Think Twice About Overexposure to UK Markets

UK-based investors should avoid overexposure to their home market, warns the CEO of one of the world’s largest independent financial advisory organisations.

The warning from Nigel Green, chief executive and founder of deVere Group, which has $10bn under advice, comes as the FTSE 100 touched its highest level for more than 13 months on Tuesday.

Nigel Green comments: “The UK’s leading index briefly reached a 13-month high thanks to surging oil prices and a significant rally from banking stocks.

However, despite this positive uptick, I would urge UK investors to avoid home bias, whereby they favour those markets with which they are most familiar.  Indeed, they should think twice about overexposure to their home market.”

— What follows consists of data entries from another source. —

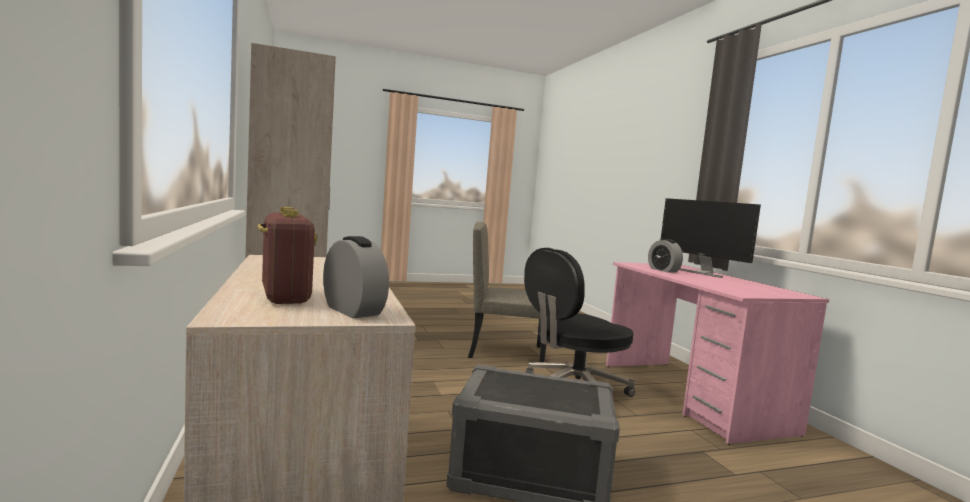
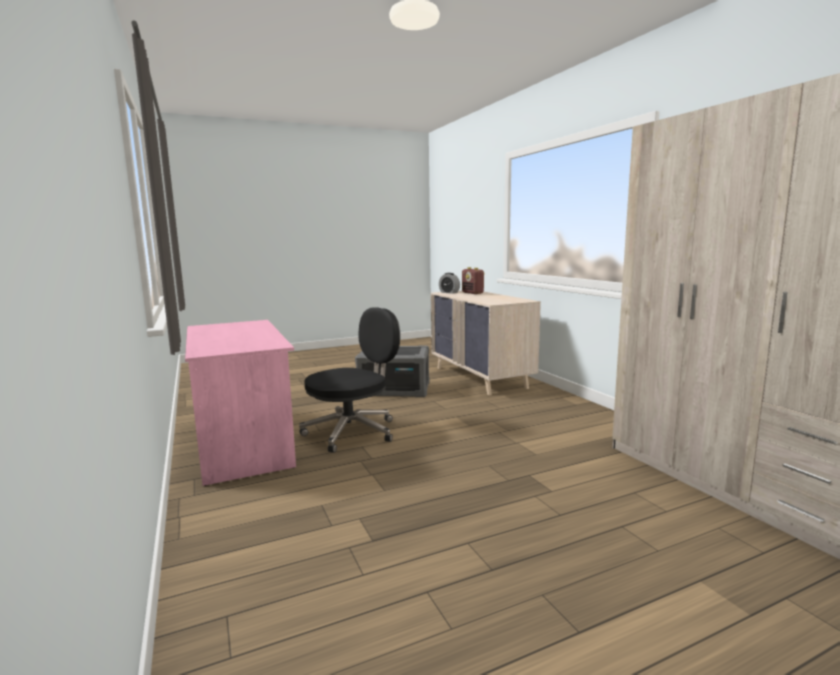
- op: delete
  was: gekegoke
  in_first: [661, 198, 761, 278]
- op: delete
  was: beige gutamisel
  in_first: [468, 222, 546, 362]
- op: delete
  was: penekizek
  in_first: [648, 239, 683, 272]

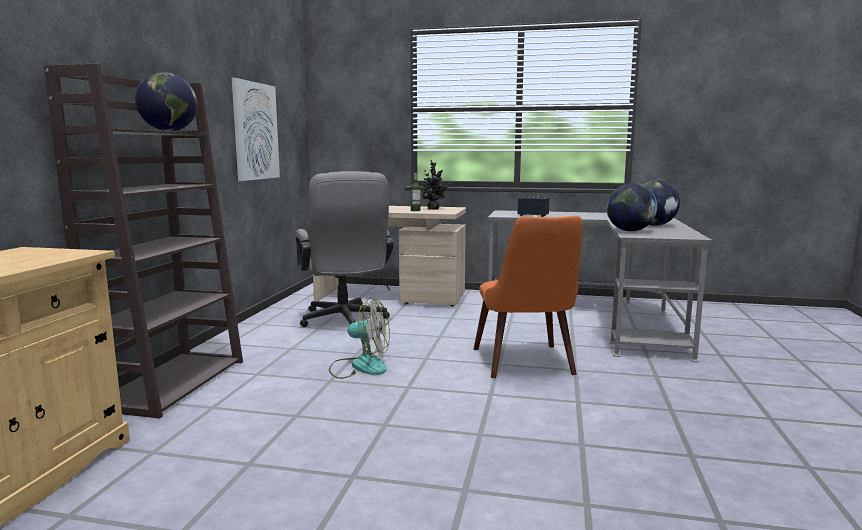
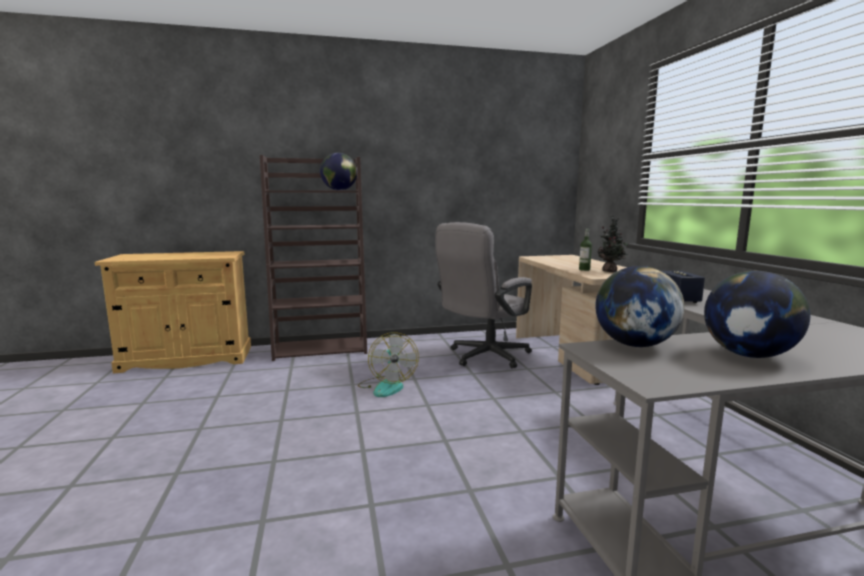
- op: delete
  was: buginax
  in_first: [232, 77, 280, 181]
- op: delete
  was: orange gutamisel
  in_first: [474, 216, 583, 378]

He continues: “There are three principal reasons to be cautious about the UK.

First, a near-term worry is that UK stocks appear expensive, based on their current valuations, relative to their history and a shrinking of profit margins across many sectors.

Second is a weakening domestic economy. The Bank of England expects zero growth in Q4 and in Q1 of 2017, while it now forecasts the economy will be 2.9 per cent smaller by the end of 2019 than its May forecast. The economy will weaken because of a pause in investment and big-ticket consumer spending, and disruption to trade with EU, as we wait to see the impact of Brexit.

Third is sterling. With a weaker economy and the Bank of England loosening monetary policy, sterling may fall further. A weak sterling flatters export earnings for multinationals, so supports their share prices. But weak sterling also increases the cost of imported raw materials and parts that go into manufactured goods. This increases costs, which companies may struggle to pass on to the consumer as unemployment rises as the economy weakens. Therefore, a weak pound is a mixed blessing.

The deVere CEO concludes: “Despite, or perhaps even because, of the UK’s rally, UK-based investors need to ensure that their portfolios are adequately diversified – and this includes across geographical regions, as well as assets and sectors.

The myth that international investing presents a higher risk must be busted. In fact, the more diversified the investment portfolio, encompassing a global reach, the greater the reduction of risk.

History teaches us that investors who maintain a well-diversified portfolio are best-placed to make the most of opportunities that present themselves, whilst simultaneously mitigating risk.”